Since the financial crisis of 2008 the productivity rate in the UK has been dwindling.
It has been noted that the UK falls behind other European Countries, producing less per hour than our neighbours. But according to the latest figures released on April 6th by the Organisation for National Statistics, we are now seeing a rise in productivity for the first time in 10 years.
This data inspired HSBC to conduct a survey to find out what business are doing to aid with workplace productivity.
In their study, they found that flexible working seemed to be the key to optimising productivity, with 89% of respondents saying that this benefit motivated them to be more productive and would opt for a better work/life balance over salary.
The Flexible Working Report, produced by My Family Care and Hydrogen, found that only 18% of their respondents wanted to work at their employer’s place of work, compared to 54% wanting to work remotely or from home.
81% said they would consider flexible working options first and foremost before any other typical benefits, 53% said that they would rather have flexible working than a pay rise, and 63% of respondents even admitted to rejecting a job offer due to the lack of flexible working benefits.
The change in demographic is also contributing to this trend, with many of the younger generation opting for flexible working, creating a better work/life balance, over financial rewards.
In a recent report from the House of Commons Women and Equalities Committee, Fathers in the Workplace, they outline the need for all jobs to be advertised with flexible working to reflect the changing society.

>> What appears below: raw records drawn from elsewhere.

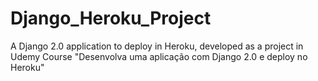 # Django_Heroku_Project
A Django 2.0 application to deploy in Heroku, developed as a project in Udemy Course "Desenvolva uma aplicação com Django 2.0 e deploy no Heroku"

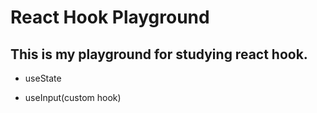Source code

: # React Hook Playground

## This is my playground for studying react hook.

- useState

- useInput(custom hook)
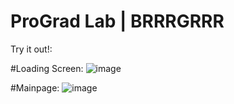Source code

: # ProGrad Lab | BRRRGRRR

Try it out!:

#Loading Screen:
![image](https://user-images.githubusercontent.com/22547443/179033294-16afafec-d7da-40b6-8f8c-245f7f417aa9.png)

#Mainpage:
![image](https://user-images.githubusercontent.com/22547443/179033414-fd0553f0-5e84-4d6e-96d1-e1c6c70db042.png)
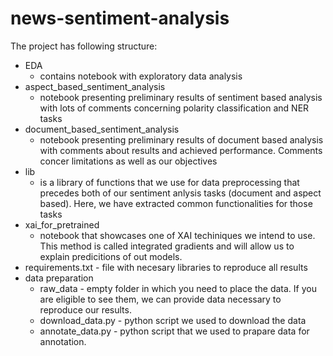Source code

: # news-sentiment-analysis

The project has following structure:
- EDA
  - contains notebook with exploratory data analysis
- aspect_based_sentiment_analysis
  - notebook presenting preliminary results of sentiment based analysis with lots of comments concerning polarity classification and NER tasks
- document_based_sentiment_analysis
  - notebook presenting preliminary results of document based analysis with comments about results and achieved performance. Comments concer limitations as well as our objectives
- lib
  - is a library of functions that we use for data preprocessing that precedes both of our sentiment anlysis tasks (document and aspect based). Here, we have extracted common functionalities for those tasks
- xai_for_pretrained
  - notebook that showcases one of XAI techiniques we intend to use. This method is called integrated gradients and will allow us to explain predicitions of out models.
- requirements.txt - file with necesary libraries to reproduce all results
- data preparation
  - raw_data - empty folder in which you need to place the data. If you are eligible to see them, we can provide data necessary to reproduce our results.
  - download_data.py - python script we used to download the data
  - annotate_data.py - python script that we used to prapare data for annotation.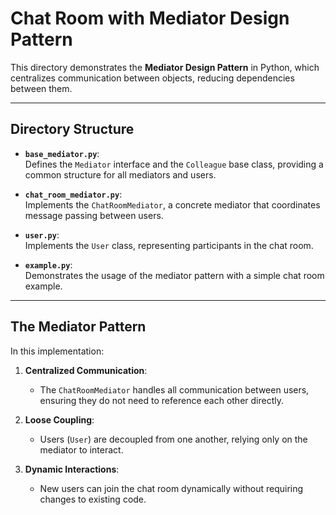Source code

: # Chat Room with Mediator Design Pattern

This directory demonstrates the **Mediator Design Pattern** in Python, which centralizes communication between objects, reducing dependencies between them.

---

## **Directory Structure**

- **`base_mediator.py`**:  
  Defines the `Mediator` interface and the `Colleague` base class, providing a common structure for all mediators and users.

- **`chat_room_mediator.py`**:  
  Implements the `ChatRoomMediator`, a concrete mediator that coordinates message passing between users.

- **`user.py`**:  
  Implements the `User` class, representing participants in the chat room.

- **`example.py`**:  
  Demonstrates the usage of the mediator pattern with a simple chat room example.

---

## **The Mediator Pattern**

In this implementation:

1. **Centralized Communication**:  
   - The `ChatRoomMediator` handles all communication between users, ensuring they do not need to reference each other directly.

2. **Loose Coupling**:  
   - Users (`User`) are decoupled from one another, relying only on the mediator to interact.

3. **Dynamic Interactions**:  
   - New users can join the chat room dynamically without requiring changes to existing code.
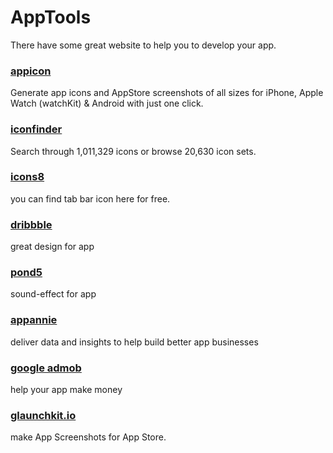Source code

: # AppTools

There have some great website to help you to develop your app.

### [appicon](http://appicon.build/) 

Generate app icons and AppStore screenshots of all sizes for iPhone, Apple Watch (watchKit) & Android with just one click.

### [iconfinder](https://www.iconfinder.com)

Search through 1,011,329 icons or browse 20,630 icon sets.

### [icons8](https://icons8.com/)
you can find tab bar icon here for free.

### [dribbble](https://dribbble.com/)

great design for app

### [pond5](https://www.pond5.com)

sound-effect for app

### [appannie](https://www.appannie.com)

deliver data and insights to help build better app businesses

### [google admob](https://www.google.com/admob/)

help your app make money

### [glaunchkit.io](https://launchkit.io/dashboard/)

make App Screenshots for App Store.


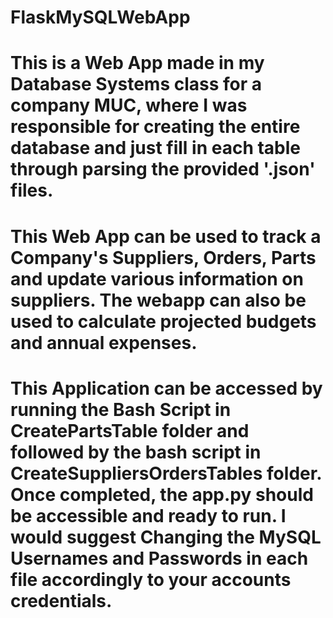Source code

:# FlaskMySQLWebApp
 
# This is a Web App made in my Database Systems class for a company MUC, where I was responsible for creating the entire database and just fill in each table through parsing the provided '.json' files.

# This Web App can be used to track a Company's Suppliers, Orders, Parts and update various information on suppliers. The webapp can also be used to calculate projected budgets and annual expenses.

# This Application can be accessed by running the Bash Script in CreatePartsTable folder and followed by the bash script in CreateSuppliersOrdersTables folder. Once completed, the app.py should be accessible and ready to run. I would suggest Changing the MySQL Usernames and Passwords in each file accordingly to your accounts credentials.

The paper also reports that the option for this benefit currently seems to be biased towards females with dependants, with fathers even more likely to perceive that they will be viewed negatively by their employers if they requested flexible working.
But the reality is that the benefit of working flexibly also needs to be extended across the board for all staff, not just parents or those with dependants. Employers need to make sure that this benefit is readily available for all employees, or risk being accused of discrimination and disengaging their employees.
The demand for flexible working is so high, and even though 96% of employers say that they offer this already, only a mere 9.8% of roles paying over £20,000 per annum have advertised the benefit.
The technology sector is currently leading the way when it comes to flexible working, with 47% of employees reporting that this option is available to them. Because of this, HSBC also reported that the productivity levels were among the highest, where the productivity gap between tech industry workers and non-tech workers has risen to 10%.
Flexible working will no doubt continue to be at the top of the list for most prospective employees as the working world slowly becomes dominated by the younger generation, whom strive for passion and experiences above money.
The current lack of flexible working arrangements could be detrimental to businesses, as current candidate shortages mean that companies that do offer this benefit will often be first choice when it comes to attracting and retaining top talent.
But flexible working doesn’t just have to having the option to work from home, in fact there are many ways this can be implemented, including being office based with flexible hours, the option to job share, and even take sabbaticals.